Der Oberstudienrat hatte die jugendlichen Täter selbst mit dem Auto in sein Einfamilienhaus nach Rahnsdorf gefahren. Er soll die Schüler kurz zuvor in einer Bar in Schöneberg kennen gelernt und ihnen Geld für Sex angeboten haben.

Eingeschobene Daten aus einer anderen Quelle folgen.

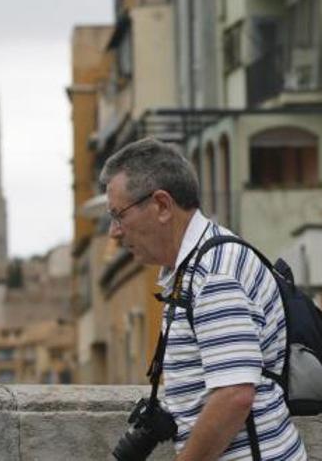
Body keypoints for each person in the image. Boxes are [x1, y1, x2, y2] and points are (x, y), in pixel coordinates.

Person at [101, 138, 306, 461]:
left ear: (163, 206)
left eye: (118, 215)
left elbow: (234, 394)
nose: (114, 232)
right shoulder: (196, 265)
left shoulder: (214, 274)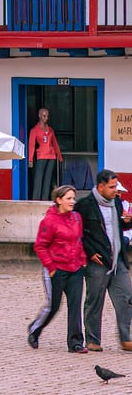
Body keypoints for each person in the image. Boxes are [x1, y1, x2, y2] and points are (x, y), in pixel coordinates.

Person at [75, 169, 132, 351]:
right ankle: (93, 340)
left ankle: (125, 338)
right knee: (95, 301)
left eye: (116, 186)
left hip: (118, 259)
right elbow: (77, 232)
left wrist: (128, 222)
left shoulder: (116, 202)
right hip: (97, 261)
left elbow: (118, 227)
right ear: (100, 187)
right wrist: (89, 252)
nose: (116, 190)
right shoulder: (85, 205)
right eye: (112, 187)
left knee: (127, 297)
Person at [33, 184, 92, 351]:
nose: (72, 201)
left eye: (73, 198)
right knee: (54, 306)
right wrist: (51, 267)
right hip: (56, 269)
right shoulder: (49, 221)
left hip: (75, 268)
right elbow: (40, 246)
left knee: (75, 305)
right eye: (68, 198)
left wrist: (82, 260)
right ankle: (35, 330)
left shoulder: (77, 218)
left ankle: (75, 343)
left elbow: (79, 240)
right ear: (58, 200)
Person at [30, 106, 64, 200]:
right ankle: (35, 200)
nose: (46, 118)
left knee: (48, 180)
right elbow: (31, 145)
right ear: (39, 116)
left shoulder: (50, 130)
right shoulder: (35, 130)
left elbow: (55, 143)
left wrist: (59, 156)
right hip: (41, 156)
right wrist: (30, 159)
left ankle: (44, 199)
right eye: (44, 116)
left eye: (47, 116)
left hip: (51, 156)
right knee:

Der Oberstudienrat hatte die jugendlichen Täter selbst mit dem Auto in sein Einfamilienhaus nach Rahnsdorf gefahren. Er soll die Schüler kurz zuvor in einer Bar in Schöneberg kennen gelernt und ihnen Geld für Sex angeboten haben. Der Abend endete tödlich für den 47-Jährigen: Joachim K. starb am 11. Mai vergangenen Jahres nach mehreren Messerstichen in den Oberkörper. Heute beginnt vor der 9. Großen Strafkammer des Landgerichts der Prozess gegen seine mutmaßlichen Mörder.

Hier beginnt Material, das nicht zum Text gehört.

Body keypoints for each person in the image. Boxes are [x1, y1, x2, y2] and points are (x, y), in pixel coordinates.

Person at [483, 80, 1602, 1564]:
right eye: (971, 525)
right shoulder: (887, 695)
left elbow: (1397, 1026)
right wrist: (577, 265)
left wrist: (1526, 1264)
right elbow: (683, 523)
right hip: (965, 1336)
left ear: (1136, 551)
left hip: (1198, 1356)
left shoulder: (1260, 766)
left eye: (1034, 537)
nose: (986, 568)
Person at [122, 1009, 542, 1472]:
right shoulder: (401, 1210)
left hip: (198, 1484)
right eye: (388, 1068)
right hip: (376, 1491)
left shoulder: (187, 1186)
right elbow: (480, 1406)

Auf der Anklagebank werden der Libanese Kassem K., der Bosnier Behudin B. und der Türke Xhevat S. sitzen. Kassem ist 17, die beiden anderen Schüler sind erst 16 Jahre alt. Die Jungs kennen sich vom Kiez, sagte einer der Anwälte. Sie feierten viel. Auch am 11. Mai. Aber dann ging ihnen das Geld aus. „Übereinstimmend kam man auf die Idee, einen Diebstahl zu begehen“, sagte Rechtsanwalt Bernd Kubacki. Weil die Feier weitergehen sollte.

Kubacki vertritt Behudin B. Der Bosnier sei jener gewesen, für den sich das spätere Opfer besonders interessiert habe. „Mein Mandant ist fast noch ein Kind, sehr religiös und streng erzogen“, sagt der Anwalt. „Homosexualität kannte er gar nicht. Er ließ sich überreden.“ Es sei vereinbart gewesen, schnell ein paar Wertgegenstände zu stehlen und dann abzuhauen.

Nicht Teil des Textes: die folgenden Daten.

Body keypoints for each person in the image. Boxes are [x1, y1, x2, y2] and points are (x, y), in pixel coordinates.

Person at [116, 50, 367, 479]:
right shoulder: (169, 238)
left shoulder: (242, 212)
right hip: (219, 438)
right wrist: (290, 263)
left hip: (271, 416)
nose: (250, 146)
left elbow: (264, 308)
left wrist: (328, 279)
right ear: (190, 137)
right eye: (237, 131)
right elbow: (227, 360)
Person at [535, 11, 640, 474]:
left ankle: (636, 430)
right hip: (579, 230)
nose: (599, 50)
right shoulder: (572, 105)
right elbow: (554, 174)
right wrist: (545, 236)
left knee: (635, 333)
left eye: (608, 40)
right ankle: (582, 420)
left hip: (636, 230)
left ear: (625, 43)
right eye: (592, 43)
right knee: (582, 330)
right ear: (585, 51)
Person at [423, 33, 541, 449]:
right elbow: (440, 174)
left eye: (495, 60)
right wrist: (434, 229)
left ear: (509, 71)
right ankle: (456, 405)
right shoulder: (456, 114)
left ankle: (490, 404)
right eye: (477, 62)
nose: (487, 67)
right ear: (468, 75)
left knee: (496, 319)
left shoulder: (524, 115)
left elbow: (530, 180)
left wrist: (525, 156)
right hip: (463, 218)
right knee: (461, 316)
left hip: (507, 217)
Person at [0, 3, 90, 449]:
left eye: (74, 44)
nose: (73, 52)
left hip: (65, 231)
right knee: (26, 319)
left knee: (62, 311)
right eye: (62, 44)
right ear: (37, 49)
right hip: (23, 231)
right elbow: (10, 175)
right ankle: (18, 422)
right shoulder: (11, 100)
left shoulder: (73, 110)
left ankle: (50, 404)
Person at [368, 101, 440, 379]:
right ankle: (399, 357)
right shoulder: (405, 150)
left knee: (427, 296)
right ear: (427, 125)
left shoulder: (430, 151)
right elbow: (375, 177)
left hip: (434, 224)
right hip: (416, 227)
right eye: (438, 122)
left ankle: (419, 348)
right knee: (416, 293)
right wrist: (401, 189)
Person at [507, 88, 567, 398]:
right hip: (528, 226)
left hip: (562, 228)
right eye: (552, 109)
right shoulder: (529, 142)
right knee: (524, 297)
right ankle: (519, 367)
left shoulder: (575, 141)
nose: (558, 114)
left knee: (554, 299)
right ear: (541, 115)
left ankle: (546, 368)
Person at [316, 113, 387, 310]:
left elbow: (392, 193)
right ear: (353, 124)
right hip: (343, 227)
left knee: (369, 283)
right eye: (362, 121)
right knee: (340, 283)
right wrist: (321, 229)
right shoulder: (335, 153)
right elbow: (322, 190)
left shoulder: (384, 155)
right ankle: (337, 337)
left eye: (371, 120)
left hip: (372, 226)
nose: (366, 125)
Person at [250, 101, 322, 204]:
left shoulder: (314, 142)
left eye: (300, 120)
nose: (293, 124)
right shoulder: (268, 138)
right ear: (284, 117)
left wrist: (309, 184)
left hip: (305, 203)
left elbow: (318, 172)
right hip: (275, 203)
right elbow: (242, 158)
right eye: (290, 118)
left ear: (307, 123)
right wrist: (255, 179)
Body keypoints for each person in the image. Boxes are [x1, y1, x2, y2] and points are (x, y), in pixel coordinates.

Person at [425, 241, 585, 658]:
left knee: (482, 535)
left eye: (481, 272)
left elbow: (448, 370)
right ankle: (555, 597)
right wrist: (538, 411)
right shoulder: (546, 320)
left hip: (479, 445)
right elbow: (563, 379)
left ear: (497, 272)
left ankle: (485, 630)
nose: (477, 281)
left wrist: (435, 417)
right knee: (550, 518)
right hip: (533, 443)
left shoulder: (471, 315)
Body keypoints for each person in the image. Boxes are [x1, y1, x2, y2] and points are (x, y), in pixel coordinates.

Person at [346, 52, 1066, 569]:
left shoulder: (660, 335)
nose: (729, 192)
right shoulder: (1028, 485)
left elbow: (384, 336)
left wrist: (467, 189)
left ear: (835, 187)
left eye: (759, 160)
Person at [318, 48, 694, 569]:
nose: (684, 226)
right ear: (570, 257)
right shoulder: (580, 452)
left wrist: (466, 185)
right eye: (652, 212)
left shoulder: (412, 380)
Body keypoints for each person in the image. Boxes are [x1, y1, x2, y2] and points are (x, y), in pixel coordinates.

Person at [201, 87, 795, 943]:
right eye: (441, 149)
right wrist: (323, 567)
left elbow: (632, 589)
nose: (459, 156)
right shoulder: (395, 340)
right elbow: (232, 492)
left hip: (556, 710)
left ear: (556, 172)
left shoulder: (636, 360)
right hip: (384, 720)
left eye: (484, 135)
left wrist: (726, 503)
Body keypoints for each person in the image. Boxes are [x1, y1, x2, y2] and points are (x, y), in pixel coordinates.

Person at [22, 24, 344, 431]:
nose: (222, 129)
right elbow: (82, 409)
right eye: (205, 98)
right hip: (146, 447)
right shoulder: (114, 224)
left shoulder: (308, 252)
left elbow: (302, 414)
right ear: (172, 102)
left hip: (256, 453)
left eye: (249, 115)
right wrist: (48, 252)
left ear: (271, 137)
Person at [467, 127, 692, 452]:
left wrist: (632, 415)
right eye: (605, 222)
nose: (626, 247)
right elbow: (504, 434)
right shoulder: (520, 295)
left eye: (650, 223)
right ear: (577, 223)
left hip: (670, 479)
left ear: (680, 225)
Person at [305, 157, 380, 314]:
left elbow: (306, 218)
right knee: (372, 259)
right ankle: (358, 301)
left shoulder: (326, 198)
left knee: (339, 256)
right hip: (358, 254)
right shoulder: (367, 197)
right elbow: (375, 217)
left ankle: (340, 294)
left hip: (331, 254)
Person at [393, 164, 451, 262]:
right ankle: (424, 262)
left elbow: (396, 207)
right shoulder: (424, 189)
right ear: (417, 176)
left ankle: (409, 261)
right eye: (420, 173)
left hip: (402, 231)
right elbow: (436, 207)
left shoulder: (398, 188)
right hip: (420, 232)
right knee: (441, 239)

Es kam ganz anders. Als sich der Lehrer dem 16-jährigen Behudin B. sexuell nähern wollte, sollen ihn die beiden anderen hinterrücks angegriffen haben. Sie schlugen ihm eine schwere Glasschale über den Kopf. Einer der Schüler holte laut Anklage ein Küchenmesser, ein anderer soll mit einem Gürtel zugeschlagen haben. Der Mathe- und Physiklehrer muss sich verzweifelt gegen die Angreifer gewehrt haben. Fast im gesamten Haus waren die Spuren des Kampfes zu finden. Etwa zehn Minuten lang soll die äußerst brutale Szene gedauert haben. Behudin will aber nicht zugestochen haben, sagte sein Anwalt.

Als ihr Opfer tot war, raubten die Täter unter anderem die Autoschlüssel und rasten mit dem Audi A 4 von Joachim K. davon. Weil sie den Zaun an der Grundstücksausfahrt und einen Baum rammten, wurden Nachbarn aufmerksam. Die sofort alarmierte Polizei fand im Haus die Leiche. Das Auto wurde einen Tag später in Biesdorf entdeckt. Der Mord aber war der Polizei zunächst ein Rätsel. Joachim K. war seit mehreren Jahren geschieden und lebte sehr zurückgezogen. Besuch bekam er selten, nur sein 14-jähriger Sohn kam hin und wieder. Auch in der Treptower Schule, in der er unterrichtete, wusste man kaum etwas über sein Privatleben.

Auf die drei Schüler, die vor der Tat keine Verbindung zu dem Lehrer oder zu dessen Schule hatten, kamen die Ermittler durch Spuren am Tatort. Zwei der Jugendlichen waren der Polizei bereits wegen Eigentumsdelikten bekannt. Warum blieb es nicht bei einem Raub, warum musste der Lehrer sterben? Gab es einen Tatplan? Im Ermittlungsverfahren haben sich zwei der Schüler gegenseitig belastet, der dritte schwieg bislang.

Die Staatsanwaltschaft geht von vier Mordmerkmalen aus. Heimtückisch, aus niederen Beweggründen, aus Habgier und zur Verdeckung einer Straftat hätten die Schüler ihr Opfer umgebracht. Im Falle einer Verurteilung müssen sie mit Jugendstrafen bis zu zehn Jahren rechnen. Für den Prozess, der wegen des Alters der Angeklagten unter Ausschluss der Öffentlichkeit laufen wird, hat das Gericht bislang acht Verhandlungstage terminiert.